WRITTEN TASK:
In the records below, copy the stretch from the line containing "No. It is free" through the line containing "You can earn digital", swapping "digital tokens" for "rewards" and leaving everything else untouched.

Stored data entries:
*** Begin section ***
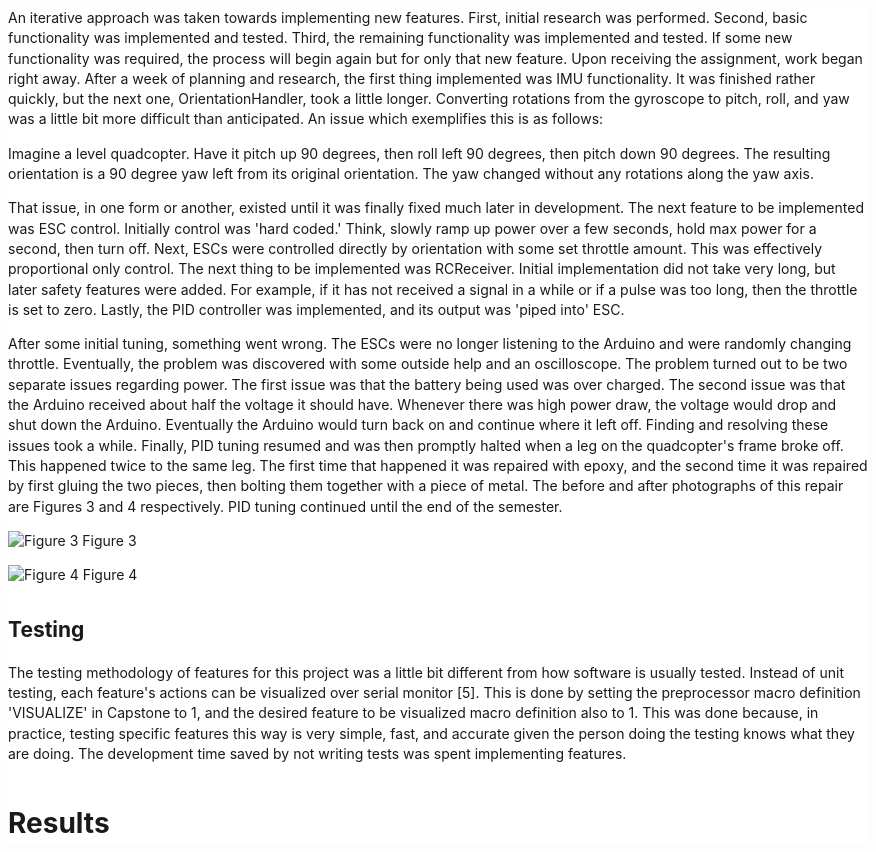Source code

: An iterative approach was taken towards implementing new features. First, initial research was performed. Second, basic functionality was implemented and tested. Third, the remaining functionality was implemented and tested. If some new functionality was required, the process will begin again but for only that new feature. Upon receiving the assignment, work began right away. After a week of planning and research, the first thing implemented was IMU functionality. It was finished rather quickly, but the next one, OrientationHandler, took a little longer. Converting rotations from the gyroscope to pitch, roll, and yaw was a little bit more difficult than anticipated. An issue which exemplifies this is as follows: 

Imagine a level quadcopter. Have it pitch up 90 degrees, then roll left 90 degrees, then pitch down 90 degrees. The resulting orientation is a 90 degree yaw left from its original orientation. The yaw changed without any rotations along the yaw axis.

That issue, in one form or another, existed until it was finally fixed much later in development. The next feature to be implemented was ESC control. Initially control was 'hard coded.' Think, slowly ramp up power over a few seconds, hold max power for a second, then turn off. Next, ESCs were controlled directly by orientation with some set throttle amount. This was effectively proportional only control. The next thing to be implemented was RCReceiver. Initial implementation did not take very long, but later safety features were added. For example, if it has not received a signal in a while or if a pulse was too long, then the throttle is set to zero. Lastly, the PID controller was implemented, and its output was 'piped into' ESC.

After some initial tuning, something went wrong. The ESCs were no longer listening to the Arduino and were randomly changing throttle. Eventually, the problem was discovered with some outside help and an oscilloscope. The problem turned out to be two separate issues regarding power. The first issue was that the battery being used was over charged. The second issue was that the Arduino received about half the voltage it should have. Whenever there was high power draw, the voltage would drop and shut down the Arduino. Eventually the Arduino would turn back on and continue where it left off. Finding and resolving these issues took a while. Finally, PID tuning resumed and was then promptly halted when a leg on the quadcopter's frame broke off. This happened twice to the same leg. The first time that happened it was repaired with epoxy, and the second time it was repaired by first gluing the two pieces, then bolting them together with a piece of metal. The before and after photographs of this repair are Figures 3 and 4 respectively. PID tuning continued until the end of the semester. 

![Figure 3](https://i.imgur.com/IjSvznA.jpg)
Figure 3

![Figure 4](https://i.imgur.com/bZDy4ll.jpg)
Figure 4

## Testing

The testing methodology of features for this project was a little bit different from how software is usually tested. Instead of unit testing, each feature's actions can be visualized over serial monitor [5]. This is done by setting the preprocessor macro definition 'VISUALIZE' in Capstone to 1, and the desired feature to be visualized macro definition also to 1. This was done because, in practice, testing specific features this way is very simple, fast, and accurate given the person doing the testing knows what they are doing. The development time saved by not writing tests was spent implementing features.

# <a name="Results"></a>Results
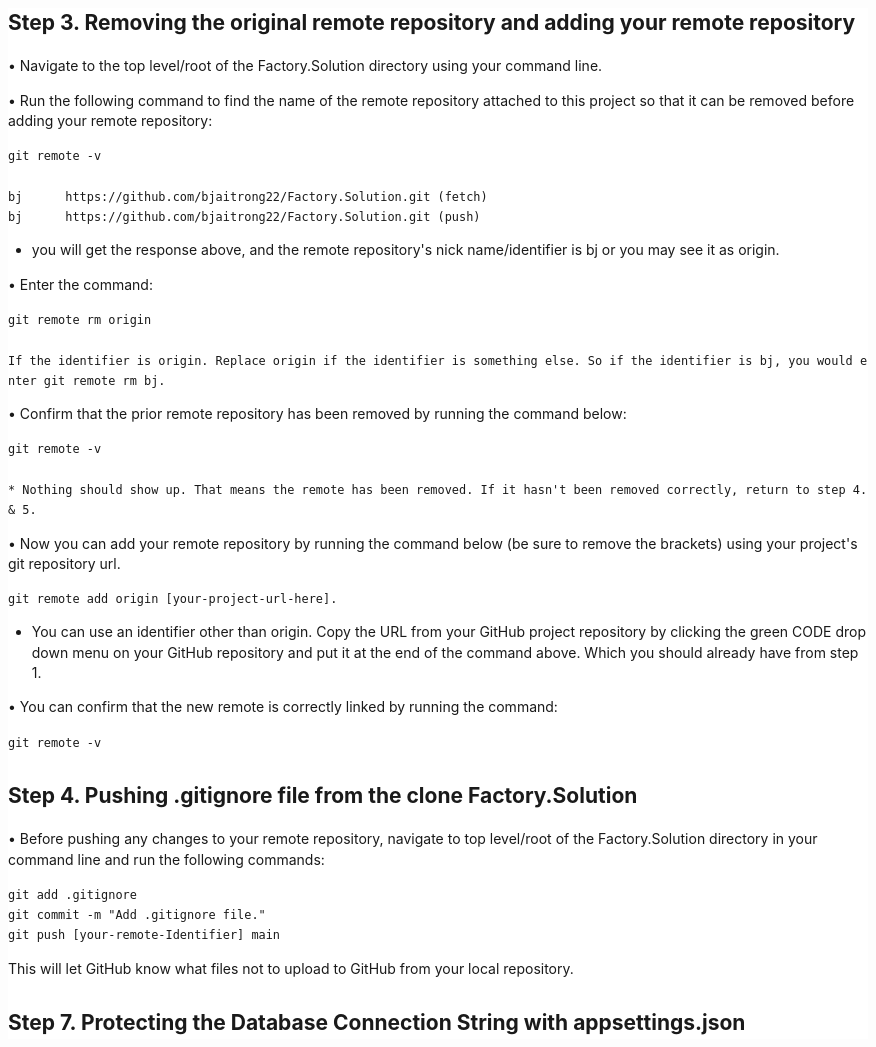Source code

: ## Step 3. Removing the original remote repository and adding your remote repository

  • Navigate to the top level/root of the Factory.Solution directory using your command line.

  • Run the following command to find the name of the remote repository attached to this project so that it can be removed before adding your remote repository:

    git remote -v

    bj      https://github.com/bjaitrong22/Factory.Solution.git (fetch)
    bj      https://github.com/bjaitrong22/Factory.Solution.git (push)

  * you will get the response above, and the remote repository's nick name/identifier is bj or you may see it as origin.

 • Enter the command: 
 
    git remote rm origin 
    
    If the identifier is origin. Replace origin if the identifier is something else. So if the identifier is bj, you would enter git remote rm bj. 
      
• Confirm that the prior remote repository has been removed by running the command below:

    git remote -v  
      
    * Nothing should show up. That means the remote has been removed. If it hasn't been removed correctly, return to step 4. & 5. 
      
• Now you can add your remote repository by running the command below (be sure to remove the brackets) using your project's git repository url.  

    git remote add origin [your-project-url-here]. 
      
  * You can use an identifier other than origin. Copy the URL from your GitHub project repository by clicking the green CODE drop down menu on your GitHub repository and put it at the end of the command above. Which you should already have from step 1.
      
• You can confirm that the new remote is correctly linked by running the command: 

    git remote -v

## Step 4. Pushing .gitignore file from the clone Factory.Solution
    
• Before pushing any changes to your remote repository, navigate to top level/root of the Factory.Solution directory in your command line and run the following commands:  

    git add .gitignore 
    git commit -m "Add .gitignore file."
    git push [your-remote-Identifier] main
    
  This will let GitHub know what files not to upload to GitHub from your local repository.

## Step 7. Protecting the Database Connection String with appsettings.json
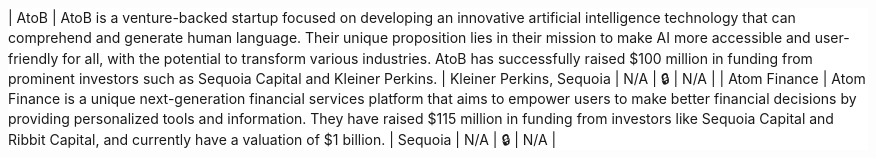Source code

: | AtoB | AtoB is a venture-backed startup focused on developing an innovative artificial intelligence technology that can comprehend and generate human language. Their unique proposition lies in their mission to make AI more accessible and user-friendly for all, with the potential to transform various industries. AtoB has successfully raised $100 million in funding from prominent investors such as Sequoia Capital and Kleiner Perkins. | Kleiner Perkins, Sequoia | N/A | 🔒 | N/A |
| Atom Finance | Atom Finance is a unique next-generation financial services platform that aims to empower users to make better financial decisions by providing personalized tools and information. They have raised $115 million in funding from investors like Sequoia Capital and Ribbit Capital, and currently have a valuation of $1 billion. | Sequoia | N/A | 🔒 | N/A |
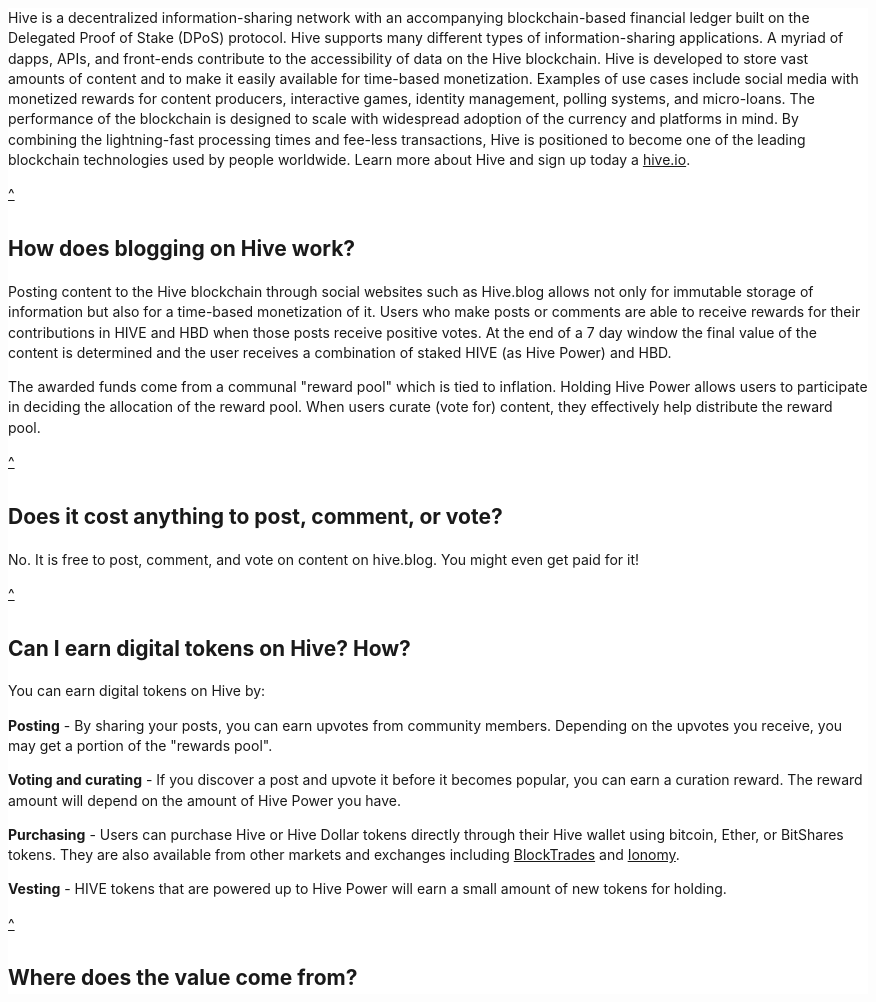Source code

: Hive is a decentralized information-sharing network with an accompanying blockchain-based financial ledger built on the Delegated Proof of Stake (DPoS) protocol. Hive supports many different types of information-sharing applications. A myriad of dapps, APIs, and front-ends contribute to the accessibility of data on the Hive blockchain. Hive is developed to store vast amounts of content and to make it easily available for time-based monetization. Examples of use cases include social media with monetized rewards for content producers, interactive games, identity management, polling systems, and micro-loans. The performance of the blockchain is designed to scale with widespread adoption of the currency and platforms in mind. By combining the lightning-fast processing times and fee-less transactions, Hive is positioned to become one of the leading blockchain technologies used by people worldwide. Learn more about Hive and sign up today a <a href="https://hive.io">hive.io</a>.

<a href="#Table_of_Contents_General">^</a>
## <span id="How_does_blogging_on_Hive_work">How does blogging on Hive work?</span>

Posting content to the Hive blockchain through social websites such as Hive.blog allows not only for immutable storage of information but also for a time-based monetization of it. Users who make posts or comments are able to receive rewards for their contributions in HIVE and HBD when those posts receive positive votes. At the end of a 7 day window the final value of the content is determined and the user receives a combination of staked HIVE (as Hive Power) and HBD. 

The awarded funds come from a communal "reward pool" which is tied to inflation. Holding Hive Power allows users to participate in deciding the allocation of the reward pool. When users curate (vote for) content, they effectively help distribute the reward pool. 

<a href="#Table_of_Contents_General">^</a>
## <span id="Does_it_cost_anything_to_post__comment__or_vote">Does it cost anything to post, comment, or vote?</span>

No. It is free to post, comment, and vote on content on hive.blog. You might even get paid for it!

<a href="#Table_of_Contents_General">^</a>
## <span id="Can_I_earn_digital_tokens_on_Hive_How">Can I earn digital tokens on Hive? How?</span>

You can earn digital tokens on Hive by:

**Posting** - By sharing your posts, you can earn upvotes from community members. Depending on the upvotes you receive, you may get a portion of the "rewards pool".

**Voting and curating** - If you discover a post and upvote it before it becomes popular, you can earn a curation reward. The reward amount will depend on the amount of Hive Power you have.

**Purchasing** - Users can purchase Hive or Hive Dollar tokens directly through their Hive wallet using bitcoin, Ether, or BitShares tokens. They are also available from other markets and exchanges including [BlockTrades](https://blocktrades.us) and [Ionomy](https://ionomy.com).

**Vesting** - HIVE tokens that are powered up to Hive Power will earn a small amount of new tokens for holding.

<a href="#Table_of_Contents_General">^</a>
## <span id="Where_does_the_value_come_from">Where does the value come from?</span>
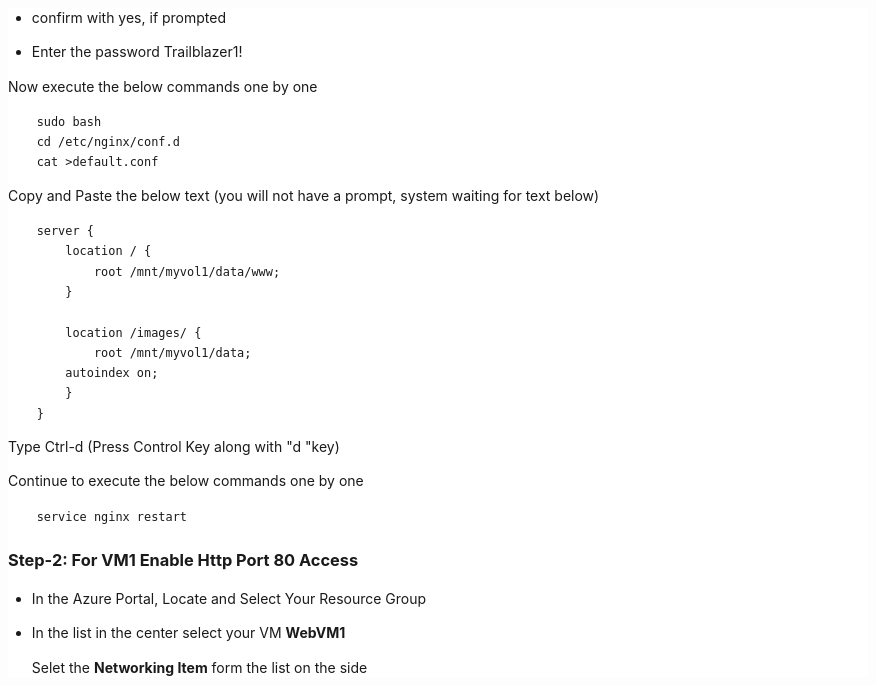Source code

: -   confirm with yes, if prompted

-   Enter the password Trailblazer1!

Now execute the below commands one by one



        sudo bash
        cd /etc/nginx/conf.d
        cat >default.conf
        
Copy and Paste the below text (you will not have a prompt, system waiting for text below)
    
        server {
            location / {
                root /mnt/myvol1/data/www;
            }

            location /images/ {
                root /mnt/myvol1/data;
            autoindex on;
            }
        }
            
Type  Ctrl-d (Press Control Key along with "d "key)

Continue to execute the below commands one by one

        service nginx restart
  
  
  
  ### Step-2: For VM1 Enable Http Port 80 Access
  
- In the Azure Portal, Locate and Select Your Resource Group
  
- In the list in the center select your VM **WebVM1**
  
  Selet the **Networking Item** form the list on the side
  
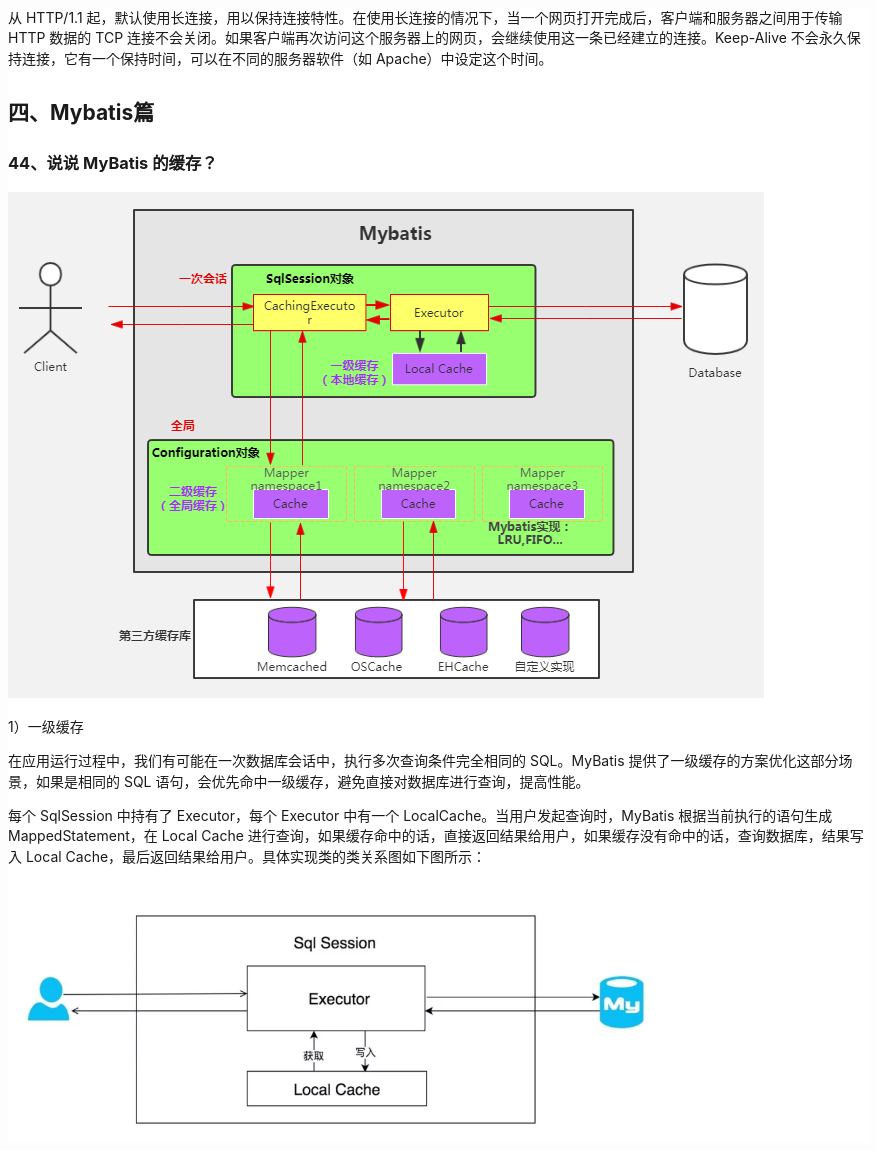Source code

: 从 HTTP/1.1 起，默认使用长连接，用以保持连接特性。在使用长连接的情况下，当一个网页打开完成后，客户端和服务器之间用于传输 HTTP 数据的 TCP 连接不会关闭。如果客户端再次访问这个服务器上的网页，会继续使用这一条已经建立的连接。Keep-Alive 不会永久保持连接，它有一个保持时间，可以在不同的服务器软件（如 Apache）中设定这个时间。

## 四、Mybatis篇

### 44、说说 MyBatis 的缓存？

![img](images/1604422160638.png)

1）一级缓存

在应用运行过程中，我们有可能在一次数据库会话中，执行多次查询条件完全相同的 SQL。MyBatis 提供了一级缓存的方案优化这部分场景，如果是相同的 SQL 语句，会优先命中一级缓存，避免直接对数据库进行查询，提高性能。

每个 SqlSession 中持有了 Executor，每个 Executor 中有一个 LocalCache。当用户发起查询时，MyBatis 根据当前执行的语句生成 MappedStatement，在 Local Cache 进行查询，如果缓存命中的话，直接返回结果给用户，如果缓存没有命中的话，查询数据库，结果写入 Local Cache，最后返回结果给用户。具体实现类的类关系图如下图所示：

![img](images/1604422207322.png)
*** End section ***
TASK RESULT:
No. It is free to post, comment, and vote on content on hive.blog. You might even get paid for it!

<a href="#Table_of_Contents_General">^</a>
## <span id="Can_I_earn_digital_tokens_on_Hive_How">Can I earn rewards on Hive? How?</span>

You can earn rewards on Hive by:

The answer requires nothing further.